Your goal | Write out all of the data without omission, exactly as shown.

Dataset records
....

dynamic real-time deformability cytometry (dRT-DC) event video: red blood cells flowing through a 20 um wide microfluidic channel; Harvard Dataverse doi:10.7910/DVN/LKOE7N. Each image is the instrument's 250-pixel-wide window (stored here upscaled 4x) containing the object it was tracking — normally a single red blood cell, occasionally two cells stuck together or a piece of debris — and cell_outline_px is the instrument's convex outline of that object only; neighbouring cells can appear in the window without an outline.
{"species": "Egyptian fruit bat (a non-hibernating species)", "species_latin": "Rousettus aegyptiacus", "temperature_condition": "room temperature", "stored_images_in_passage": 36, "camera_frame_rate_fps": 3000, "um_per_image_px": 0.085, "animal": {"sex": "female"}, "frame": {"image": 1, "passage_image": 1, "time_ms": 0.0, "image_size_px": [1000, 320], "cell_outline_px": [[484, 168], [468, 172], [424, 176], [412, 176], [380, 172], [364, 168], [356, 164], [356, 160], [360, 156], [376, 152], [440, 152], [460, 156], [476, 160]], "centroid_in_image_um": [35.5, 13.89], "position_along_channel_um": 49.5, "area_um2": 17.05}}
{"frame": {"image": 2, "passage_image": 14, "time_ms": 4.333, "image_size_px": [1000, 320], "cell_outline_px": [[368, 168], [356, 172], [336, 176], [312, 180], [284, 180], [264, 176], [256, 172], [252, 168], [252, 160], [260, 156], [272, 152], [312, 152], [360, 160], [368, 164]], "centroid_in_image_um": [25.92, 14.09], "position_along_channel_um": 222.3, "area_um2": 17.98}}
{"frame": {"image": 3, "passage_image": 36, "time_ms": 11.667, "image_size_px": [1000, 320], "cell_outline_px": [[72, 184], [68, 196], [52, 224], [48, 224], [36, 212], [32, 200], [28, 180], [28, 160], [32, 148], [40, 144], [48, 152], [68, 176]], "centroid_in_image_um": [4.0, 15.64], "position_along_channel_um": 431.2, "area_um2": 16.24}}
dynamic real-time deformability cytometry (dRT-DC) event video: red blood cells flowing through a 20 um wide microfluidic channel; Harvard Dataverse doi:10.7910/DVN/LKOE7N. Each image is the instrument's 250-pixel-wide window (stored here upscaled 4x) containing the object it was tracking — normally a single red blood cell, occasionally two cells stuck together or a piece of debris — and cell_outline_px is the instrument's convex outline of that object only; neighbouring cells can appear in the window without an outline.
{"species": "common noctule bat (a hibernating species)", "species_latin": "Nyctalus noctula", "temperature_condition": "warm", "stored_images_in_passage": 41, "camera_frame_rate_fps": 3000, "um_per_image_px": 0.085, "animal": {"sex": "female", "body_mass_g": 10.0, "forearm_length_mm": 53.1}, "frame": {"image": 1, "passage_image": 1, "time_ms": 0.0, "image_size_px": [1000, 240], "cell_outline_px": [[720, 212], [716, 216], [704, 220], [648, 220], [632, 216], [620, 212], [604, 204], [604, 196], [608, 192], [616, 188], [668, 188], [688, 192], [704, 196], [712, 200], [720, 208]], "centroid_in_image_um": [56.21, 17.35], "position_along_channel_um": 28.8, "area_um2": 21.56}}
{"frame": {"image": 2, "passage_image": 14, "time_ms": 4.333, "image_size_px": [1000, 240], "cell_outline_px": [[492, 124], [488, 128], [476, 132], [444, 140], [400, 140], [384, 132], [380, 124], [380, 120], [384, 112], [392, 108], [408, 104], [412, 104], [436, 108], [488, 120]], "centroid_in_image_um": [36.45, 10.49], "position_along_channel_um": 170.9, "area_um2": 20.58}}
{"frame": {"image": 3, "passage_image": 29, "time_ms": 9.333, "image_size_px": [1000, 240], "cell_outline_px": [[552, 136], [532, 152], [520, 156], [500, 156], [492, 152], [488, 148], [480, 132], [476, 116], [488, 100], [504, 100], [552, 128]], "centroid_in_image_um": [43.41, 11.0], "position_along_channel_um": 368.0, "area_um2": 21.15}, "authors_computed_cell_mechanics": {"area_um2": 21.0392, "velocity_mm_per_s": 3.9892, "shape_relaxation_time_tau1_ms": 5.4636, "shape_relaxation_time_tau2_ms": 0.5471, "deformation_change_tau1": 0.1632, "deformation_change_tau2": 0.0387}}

....

Result of the exercise |
dynamic real-time deformability cytometry (dRT-DC) event video: red blood cells flowing through a 20 um wide microfluidic channel; Harvard Dataverse doi:10.7910/DVN/LKOE7N. Each image is the instrument's 250-pixel-wide window (stored here upscaled 4x) containing the object it was tracking — normally a single red blood cell, occasionally two cells stuck together or a piece of debris — and cell_outline_px is the instrument's convex outline of that object only; neighbouring cells can appear in the window without an outline.
{"species": "Egyptian fruit bat (a non-hibernating species)", "species_latin": "Rousettus aegyptiacus", "temperature_condition": "room temperature", "stored_images_in_passage": 36, "camera_frame_rate_fps": 3000, "um_per_image_px": 0.085, "animal": {"sex": "female"}, "frame": {"image": 1, "passage_image": 1, "time_ms": 0.0, "image_size_px": [1000, 320], "cell_outline_px": [[484, 168], [468, 172], [424, 176], [412, 176], [380, 172], [364, 168], [356, 164], [356, 160], [360, 156], [376, 152], [440, 152], [460, 156], [476, 160]], "centroid_in_image_um": [35.5, 13.89], "position_along_channel_um": 49.5, "area_um2": 17.05}}
{"frame": {"image": 2, "passage_image": 14, "time_ms": 4.333, "image_size_px": [1000, 320], "cell_outline_px": [[368, 168], [356, 172], [336, 176], [312, 180], [284, 180], [264, 176], [256, 172], [252, 168], [252, 160], [260, 156], [272, 152], [312, 152], [360, 160], [368, 164]], "centroid_in_image_um": [25.92, 14.09], "position_along_channel_um": 222.3, "area_um2": 17.98}}
{"frame": {"image": 3, "passage_image": 36, "time_ms": 11.667, "image_size_px": [1000, 320], "cell_outline_px": [[72, 184], [68, 196], [52, 224], [48, 224], [36, 212], [32, 200], [28, 180], [28, 160], [32, 148], [40, 144], [48, 152], [68, 176]], "centroid_in_image_um": [4.0, 15.64], "position_along_channel_um": 431.2, "area_um2": 16.24}}
dynamic real-time deformability cytometry (dRT-DC) event video: red blood cells flowing through a 20 um wide microfluidic channel; Harvard Dataverse doi:10.7910/DVN/LKOE7N. Each image is the instrument's 250-pixel-wide window (stored here upscaled 4x) containing the object it was tracking — normally a single red blood cell, occasionally two cells stuck together or a piece of debris — and cell_outline_px is the instrument's convex outline of that object only; neighbouring cells can appear in the window without an outline.
{"species": "common noctule bat (a hibernating species)", "species_latin": "Nyctalus noctula", "temperature_condition": "warm", "stored_images_in_passage": 41, "camera_frame_rate_fps": 3000, "um_per_image_px": 0.085, "animal": {"sex": "female", "body_mass_g": 10.0, "forearm_length_mm": 53.1}, "frame": {"image": 1, "passage_image": 1, "time_ms": 0.0, "image_size_px": [1000, 240], "cell_outline_px": [[720, 212], [716, 216], [704, 220], [648, 220], [632, 216], [620, 212], [604, 204], [604, 196], [608, 192], [616, 188], [668, 188], [688, 192], [704, 196], [712, 200], [720, 208]], "centroid_in_image_um": [56.21, 17.35], "position_along_channel_um": 28.8, "area_um2": 21.56}}
{"frame": {"image": 2, "passage_image": 14, "time_ms": 4.333, "image_size_px": [1000, 240], "cell_outline_px": [[492, 124], [488, 128], [476, 132], [444, 140], [400, 140], [384, 132], [380, 124], [380, 120], [384, 112], [392, 108], [408, 104], [412, 104], [436, 108], [488, 120]], "centroid_in_image_um": [36.45, 10.49], "position_along_channel_um": 170.9, "area_um2": 20.58}}
{"frame": {"image": 3, "passage_image": 29, "time_ms": 9.333, "image_size_px": [1000, 240], "cell_outline_px": [[552, 136], [532, 152], [520, 156], [500, 156], [492, 152], [488, 148], [480, 132], [476, 116], [488, 100], [504, 100], [552, 128]], "centroid_in_image_um": [43.41, 11.0], "position_along_channel_um": 368.0, "area_um2": 21.15}, "authors_computed_cell_mechanics": {"area_um2": 21.0392, "velocity_mm_per_s": 3.9892, "shape_relaxation_time_tau1_ms": 5.4636, "shape_relaxation_time_tau2_ms": 0.5471, "deformation_change_tau1": 0.1632, "deformation_change_tau2": 0.0387}}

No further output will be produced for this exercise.